L’ancien chef de l’État, Laurent Gbagbo, est attendu à l’Ouest de la Côte d’Ivoire. Selon la direction de son parti, il va apporter sa compassion aux populations de cette partie du pays, qui n’ont que trop souffert. Trop souffert des violences engendrées par le discours de haine que les pro-Gbagbo y ont distillé durant près de deux décennies. Retour sur les temps forts de cette dissémination de la haine.
Quand survient la rébellion de septembre 2002, qui finit par gagner l’Ouest de la Côte d’Ivoire, les partisans de Laurent Gbagbo ont tôt fait d’assimiler les animateurs de cette rébellion aux partisans du Rassemblement des Républicains (RDR) d’Alassane Ouattara. Fusèrent alors, des discours tendant à stigmatiser les ressortissants du Nord, taxés de rebelles, d’assaillants. Dans la foulée, ont été formés des groupes d’autodéfense ou miliciens qui vont s’attaquer aux militants et sympathisants du RDR et plus généralement, aux ressortissants du Nord, assimilés à tort à des « assaillants ». À cet antagonisme politique, va se greffer une rhétorique ethnico-religieuse tendant à assimiler systématiquement les Malinké et musulmans à des militants du RDR, lesquels sont livrés à la vindicte populaire par des barons de l’ex-parti au pouvoir, le Front populaire ivoirien, qui sont originaires de l’Ouest. Ce discours clivant aura pour effet de servir de buchette aux tensions intercommunautaires qui vont déchirer l’Ouest durant toute cette décennie de ni paix ni guerre.
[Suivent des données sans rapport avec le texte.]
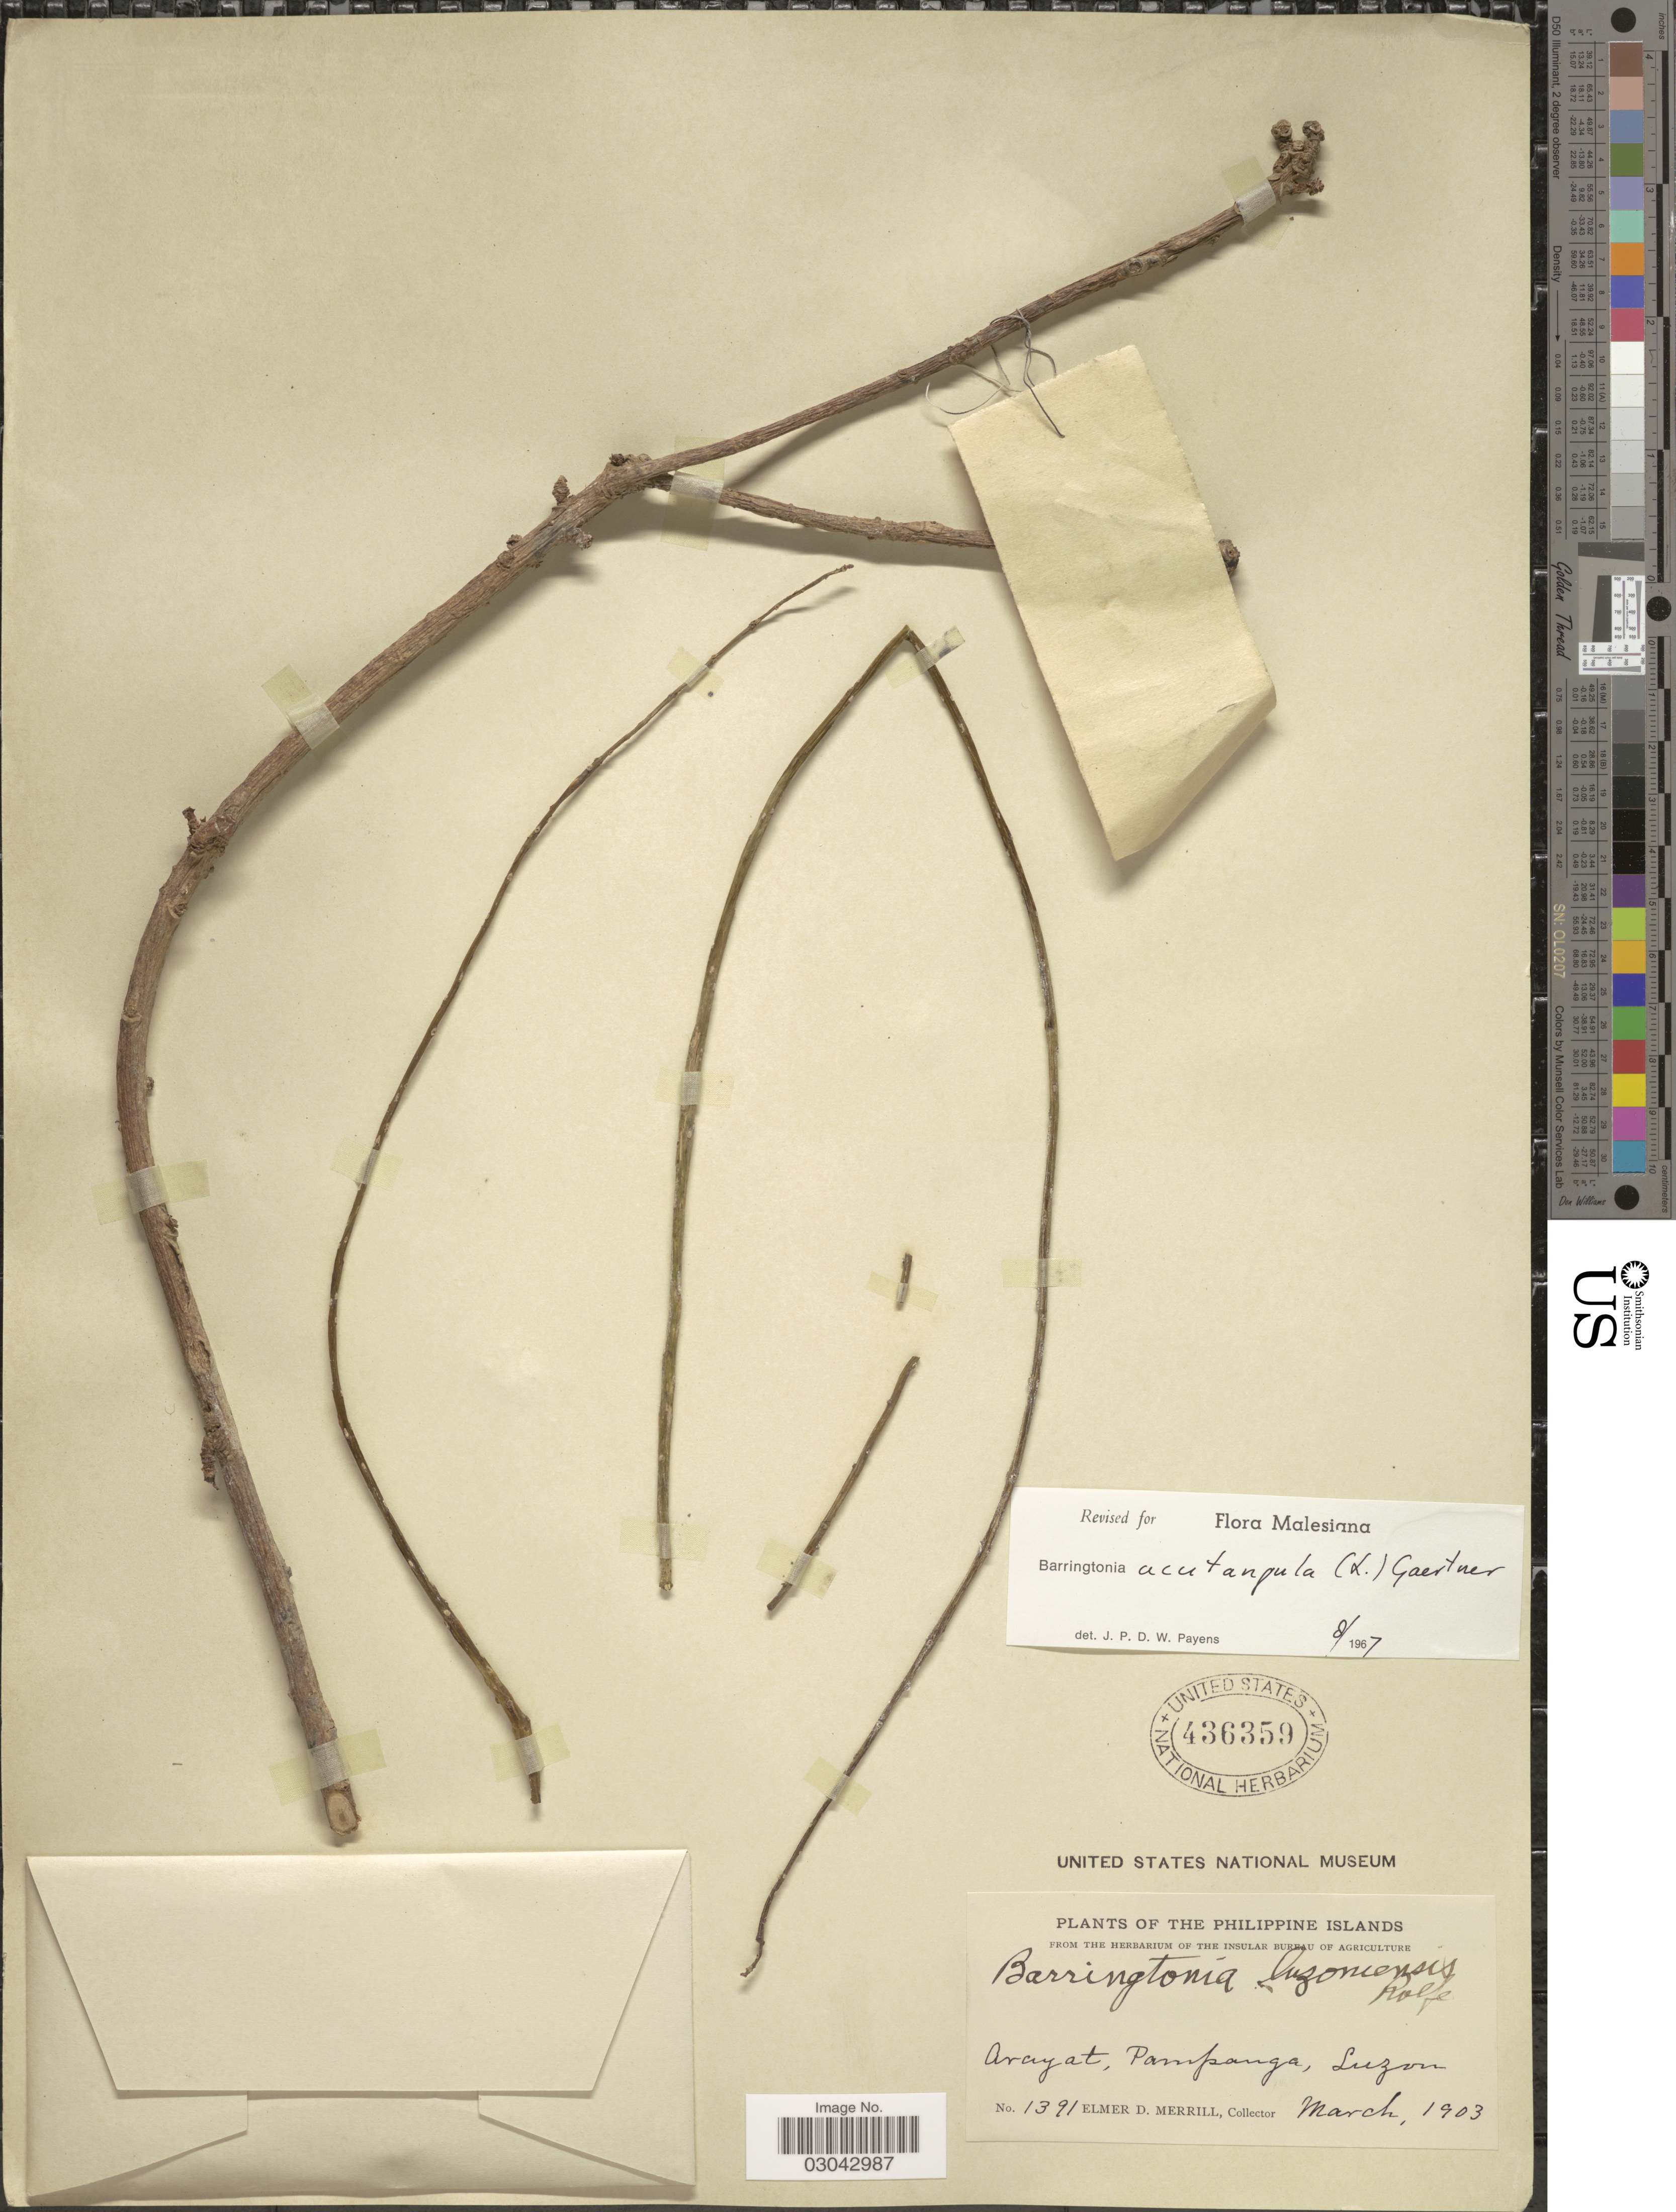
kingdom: Plantae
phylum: Tracheophyta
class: Magnoliopsida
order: Ericales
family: Lecythidaceae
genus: Barringtonia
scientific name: Barringtonia acutangula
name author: (L.) Gaertn.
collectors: E. D. Merrill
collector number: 1391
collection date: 1903-03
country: Philippines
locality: Arayat, Pampanga, Luzon.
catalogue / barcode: US 436359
De la rébellion de 2002 à la crise post-électorale de 2010
À l’époque déjà, ces ressortissants du Nord étaient présentés par des cadres de l’Ouest comme des étrangers, venus envahir les terres des peuples hospitaliers de l’Ouest. Ce discours xénophobe à relent ivoiritaire a eu pour conséquence de creuser davantage, le fossé entre ceux qui étaient présentés comme les autochtones et les autres qui étaient des allochtones ou allogènes. Au plus fort de la décennie de ni paix ni guerre, cette stratification des populations de l’Ouest a nourri de vives tensions et conduit à des affrontements. Et cela, parfois sur fond de conflits fonciers. C’est que nombre d’élus et cadres de l’Ouest ont inoculé dans l’esprit de leurs parents qu’ils payaient, à travers ces violences, la naïveté qui les a conduits à céder leurs terres aux étrangers. Un message inflammable auquel une bonne frange de la population était réceptive. Voilà comment était continuellement entretenu, le brasier de haine dans l’Ouest du pays.
Quand éclate la crise post-électorale de 2010, elle trouve un terreau fertile : des populations qui se regardaient en chien de faïence, en raison des dissensions politiques, des litiges fonciers, le tout sur fond de repli identitaire. En effet, au second tour de la présidentielle de 2010, des élus et personnalités de l’Ouest ont à nouveau embouché la même rhétorique : « Si Ouattara est élu, ils vont vous arracher vos terres qu’ils occupent déjà ». Agité comme un épouvantail, ce discours a eu pour effet de doper les populations de l’Ouest, partisanes du camp présidentiel d’alors ; lesquelles voyaient ces « occupants » comme des envahisseurs à déloger de leurs terres. À cet effet, des miliciens ont été armés, dont les tueries ont marqué cette partie du pays d’une tache indélébile. « Et on a distribué des kalachs comme des petits pains ! On ne peut pas dire toutes les atrocités que les miliciens ont commises contre les allogènes. Il y avait des morts tous les jours… », témoignait l’imam Idriss Konaté du quartier Carrefour de Duékoué, dans l’ouvrage intitulé « Au-delà du silence et de la fureur. Duékoué (Ouest ivoirien) : rencontres interreligieuses au "Carrefour de la haine" ».
C’est ce contexte de poudrière identitaire, doublée de rancœurs ethno-religieuses, qui explique que l’Ouest a été, plus que d’autres régions du pays, profondément écharpé lors de la crise post-électorale. Et comme si les mêmes pro-Gbagbo n’avaient rien retenu de l’impact dévastateur du discours de haine, ils continuent de le distiller depuis la fin de la guerre post-électorale en agitant, cette fois, le chiffon rouge du génocide Wê. Avec le risque que cette région occidentale du pays s’embrase à nouveau pour avoir été abondamment abreuvée de ces propos incandescents.